Bandung, Faktaindonesianews.com – Pemerintah Daerah Provinsi Jawa Barat terus memperkuat penanganan bencana longsor di Kecamatan Cisarua, Kabupaten Bandung Barat (KBB). Melalui Dinas Komunikasi dan Informatika (Diskominfo) Jawa Barat, pemerintah menghadirkan jaringan internet berbasis satelit langsung di lokasi terdampak longsor untuk memastikan komunikasi dan pengolahan data berjalan tanpa hambatan.
Diskominfo Jabar memasang dua unit perangkat jaringan internet di sekitar titik longsor Desa Pasirlangu. Langkah ini menjawab kebutuhan mendesak tim di lapangan yang selama ini terkendala akses komunikasi akibat kondisi geografis dan kerusakan infrastruktur pascabencana.

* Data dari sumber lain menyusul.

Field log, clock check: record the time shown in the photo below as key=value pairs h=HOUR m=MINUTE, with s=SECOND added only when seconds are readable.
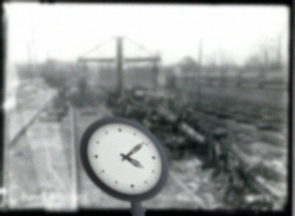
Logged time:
h=4 m=9
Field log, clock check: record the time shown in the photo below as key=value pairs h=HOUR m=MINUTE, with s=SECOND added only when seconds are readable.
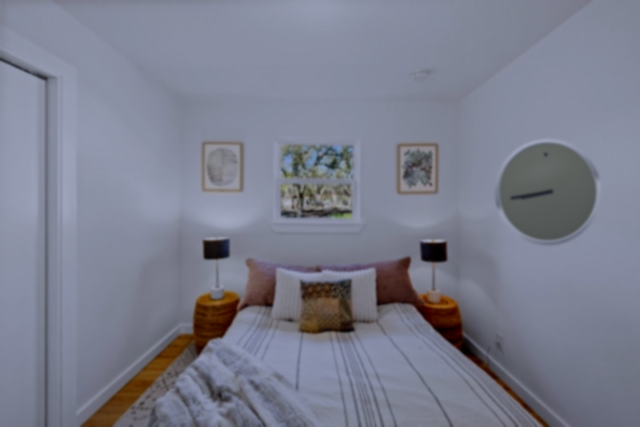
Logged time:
h=8 m=44
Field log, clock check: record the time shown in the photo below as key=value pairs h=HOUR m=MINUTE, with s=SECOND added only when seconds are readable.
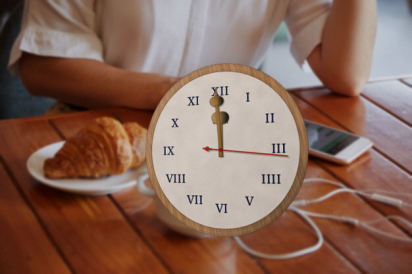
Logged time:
h=11 m=59 s=16
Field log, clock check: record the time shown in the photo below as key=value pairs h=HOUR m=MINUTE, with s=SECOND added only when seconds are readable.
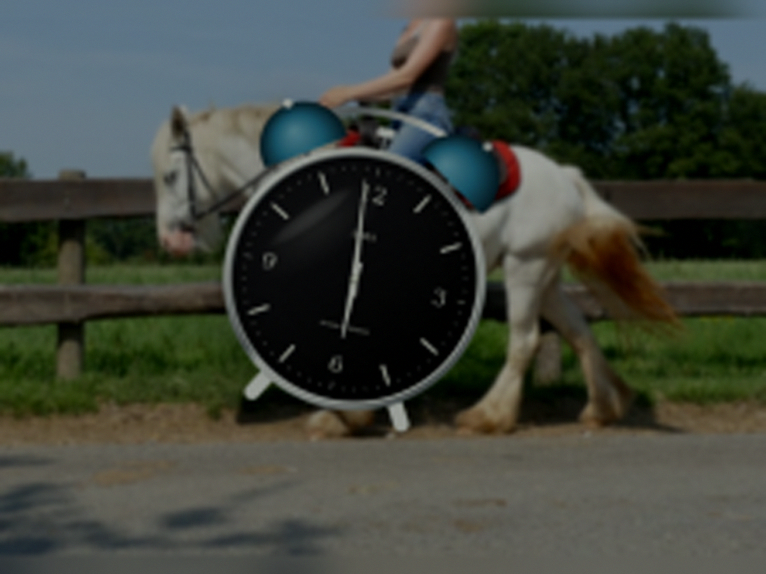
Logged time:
h=5 m=59
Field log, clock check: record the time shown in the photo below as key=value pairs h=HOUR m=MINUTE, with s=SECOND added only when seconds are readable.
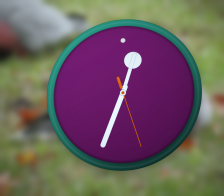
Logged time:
h=12 m=33 s=27
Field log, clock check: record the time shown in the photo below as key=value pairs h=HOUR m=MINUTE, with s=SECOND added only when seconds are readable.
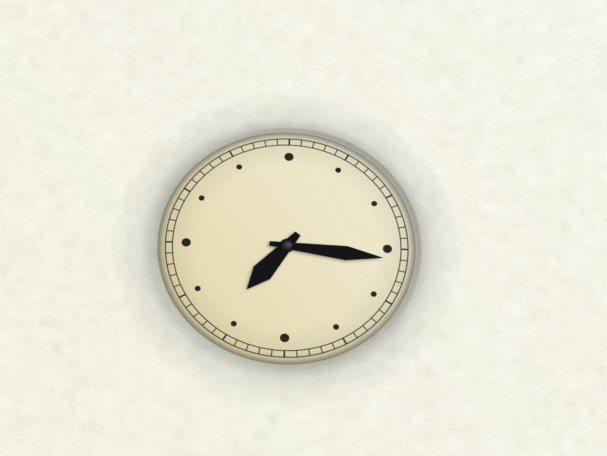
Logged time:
h=7 m=16
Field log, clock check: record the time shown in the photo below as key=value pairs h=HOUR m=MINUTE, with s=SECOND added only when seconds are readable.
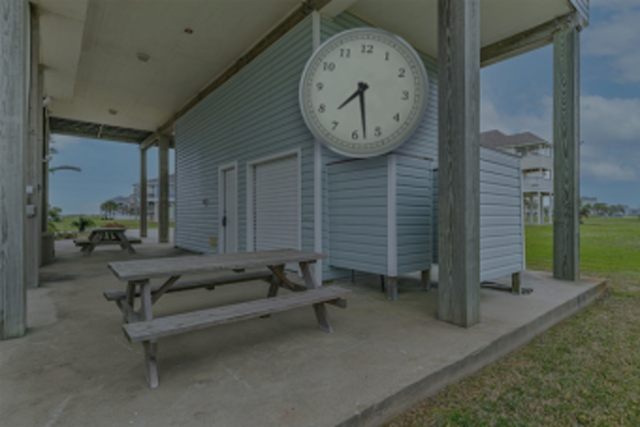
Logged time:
h=7 m=28
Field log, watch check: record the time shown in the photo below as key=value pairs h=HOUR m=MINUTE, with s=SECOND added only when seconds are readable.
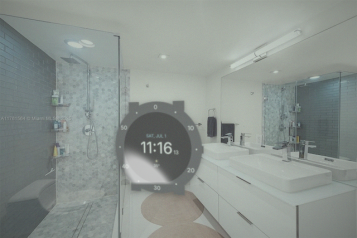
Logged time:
h=11 m=16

Kepala Diskominfo Jawa Barat, Adi Komar, menegaskan bahwa kehadiran internet stabil berperan penting dalam mendukung koordinasi lintas instansi. “Kami menghadirkan jaringan internet yang stabil agar komunikasi di lokasi longsor berjalan lancar dan kegiatan pengolahan data bisa dilakukan secara optimal,” ujar Adi saat meninjau lokasi di Desa Pasirlangu, Senin (26/1/2026).

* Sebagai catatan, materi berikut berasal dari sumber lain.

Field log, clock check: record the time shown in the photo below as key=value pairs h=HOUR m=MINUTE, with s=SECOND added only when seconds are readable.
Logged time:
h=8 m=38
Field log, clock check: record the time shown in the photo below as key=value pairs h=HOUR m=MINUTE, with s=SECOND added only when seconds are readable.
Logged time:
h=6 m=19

Tidak hanya menyediakan koneksi internet, Diskominfo Jabar juga mengerahkan teknologi drone untuk mengambil gambar udara kawasan longsor. Data visual tersebut akan diolah menjadi peta kondisi lapangan yang akurat dan menjadi dasar Pemerintah Daerah Provinsi Jawa Barat dalam menentukan kebijakan penanganan bencana, termasuk relokasi warga dan pengamanan wilayah rawan longsor.
Sebagai pusat informasi, Diskominfo Jabar turut mendukung operasional posko informasi di Kantor Desa Pasirlangu. Keberadaan pusat informasi ini bertujuan memastikan masyarakat memperoleh informasi resmi, cepat, dan terpercaya, sekaligus menekan potensi penyebaran hoaks terkait bencana longsor.
Dukungan lintas sektor juga datang dari Dinas Sosial (Dinsos) Jawa Barat melalui Tim Layanan Dukungan Psikososial (LDP). Tim tersebut melakukan pemeriksaan kesehatan mental terhadap 105 pengungsi yang berada di Aula dan GOR Desa Pasirlangu. Ketua Tim Pelayanan dan Pemulihan Sosial, Rudy, menjelaskan bahwa pemeriksaan menggunakan instrumen Self Reporting Questionnaire 20 (SRQ-20) untuk mengidentifikasi tingkat stres, kecemasan, hingga potensi gangguan psikologis lain pada penyintas, mulai dari remaja hingga lansia.
Sementara itu, Dinas Kesehatan Jawa Barat, Kementerian Kesehatan, serta mahasiswa Universitas Jenderal Achmad Yani turut memantau kondisi kesehatan fisik para pengungsi agar tetap terjaga selama masa tanggap darurat.
Pada hari ketiga operasi pencarian korban longsor, tim SAR gabungan menyerahkan sembilan kantong jenazah kepada Tim Disaster Victim Identification (DVI) Polda Jabar. Kepala Kantor SAR Bandung, Ade Dian, menyebutkan total kantong jenazah yang telah diserahkan sejak Sabtu (24/1/2026) hingga Senin (26/1/2026) mencapai 34 kantong, dengan 17 korban telah teridentifikasi.